CineAction
- Categories: Film
- Frequency: Three times per year
- Publisher: CineAction Collective
- Founded: 1985
- Country: Canada
- Based in: Toronto
- Website: cineaction.ca
- ISSN: 0826-9866

= CineAction =

Canada-based film magazine

CineAction (formerly styled CineACTION!) is a Canada-based film magazine, published three times a year, edited by an editorial collective that originally included critic Robin Wood. It was founded in 1985 by members of the film department at Toronto's York University. The magazine has a Marxist-orientation. The first 98 issues of the magazine were published in print from 1985-2016. CineAction introduced its inaugural online issue (issue 99 "Politics & Cinema") in October 2018.

==Overview==
CineAction began publishing in spring of 1985 (as CineAction! A Magazine of Radical Film Criticism and Theory with an exclamation mark), and reached its 70th issue mark in early 2007. In a lead editorial in its first issue, the collective wrote that the aim of the publication was to "provide, within the field of film criticism, alternatives to what is generally available. We want to steer a course between, on the one hand, the practice of journalistic reviewing (the expression of personal opinions, within an entertainment format) and, on the other, academic "criticism" of a certain type (detached from contemporary social realities and frequently inaccessible to the uninitiated)". The first issue then went on to offer articles on films such as A Matter of Time, Tell Me a Riddle, Death Watch, and The Night the Lights Went Out in Georgia. Among the first issue's contributors were Robin Wood, Richard Lippe, Bryan Bruce 2 (a.k.a. film director Bruce LaBruce), Florence Jacobowitz, Maureen Judge, and Lori Spring.

In subsequent issues, CineAction! (the logo dropped the exclamation point with the 23rd issue) went on to publish the work of Douglas Pye, V. F. Perkins, Scott Forsyth, Tony French, Tony Williams, Edward Gallafent, Brad Stevens (film critic/novelist), Deborah Thomas, Andrew Britton, and scores more. CineAction generally poses a theme for each issue, and such themes have included comedy, sexuality in cinema, the films of Martin Scorsese, Canadian film, Imperialism, teen films, Vietnam, interpretation, documentary, rethinking authorship, and questions of value.

In issue No. 70, Wood announced that he was stepping down from the collective board, but would continue to contribute to the magazine. Issue No. 71 (Sexuality in the Cinema) was delayed for several months due to financial problems. However, it finally appeared on store-shelves in late May 2007. The final print issue of the magazine was Issue 98 (2016).

PROMPT: In the CineAction article, with which issue did the magazine's logo drop its exclamation point?

PROVIDED MATERIAL:
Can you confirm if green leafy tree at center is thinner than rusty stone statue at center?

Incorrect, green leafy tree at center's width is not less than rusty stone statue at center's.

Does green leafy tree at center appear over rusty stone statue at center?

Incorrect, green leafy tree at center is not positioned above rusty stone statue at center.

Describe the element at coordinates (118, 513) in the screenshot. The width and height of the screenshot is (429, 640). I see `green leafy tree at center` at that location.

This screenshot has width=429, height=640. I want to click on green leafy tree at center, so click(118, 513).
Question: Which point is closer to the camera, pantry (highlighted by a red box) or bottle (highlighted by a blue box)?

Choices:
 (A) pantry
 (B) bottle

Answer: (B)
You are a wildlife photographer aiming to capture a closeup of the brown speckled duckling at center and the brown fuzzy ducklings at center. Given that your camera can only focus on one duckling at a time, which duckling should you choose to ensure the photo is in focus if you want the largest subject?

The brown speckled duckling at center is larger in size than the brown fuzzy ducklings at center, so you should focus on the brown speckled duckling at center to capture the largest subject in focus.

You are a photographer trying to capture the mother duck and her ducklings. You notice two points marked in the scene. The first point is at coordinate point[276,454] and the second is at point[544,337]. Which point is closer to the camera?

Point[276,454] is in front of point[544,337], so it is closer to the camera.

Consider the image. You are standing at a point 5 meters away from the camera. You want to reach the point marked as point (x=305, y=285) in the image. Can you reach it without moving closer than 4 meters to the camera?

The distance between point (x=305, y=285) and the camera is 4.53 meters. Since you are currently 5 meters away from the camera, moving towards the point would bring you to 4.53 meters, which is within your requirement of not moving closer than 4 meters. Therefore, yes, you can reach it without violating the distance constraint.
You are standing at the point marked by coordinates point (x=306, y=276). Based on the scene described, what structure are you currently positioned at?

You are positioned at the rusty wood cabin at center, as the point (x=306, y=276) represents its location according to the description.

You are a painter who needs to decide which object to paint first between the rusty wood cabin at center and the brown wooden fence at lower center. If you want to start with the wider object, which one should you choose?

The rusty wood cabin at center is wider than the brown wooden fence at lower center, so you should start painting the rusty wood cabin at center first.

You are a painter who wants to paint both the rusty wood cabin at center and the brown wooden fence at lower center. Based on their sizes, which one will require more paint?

RESPONSE BELOW: The 23rd issue.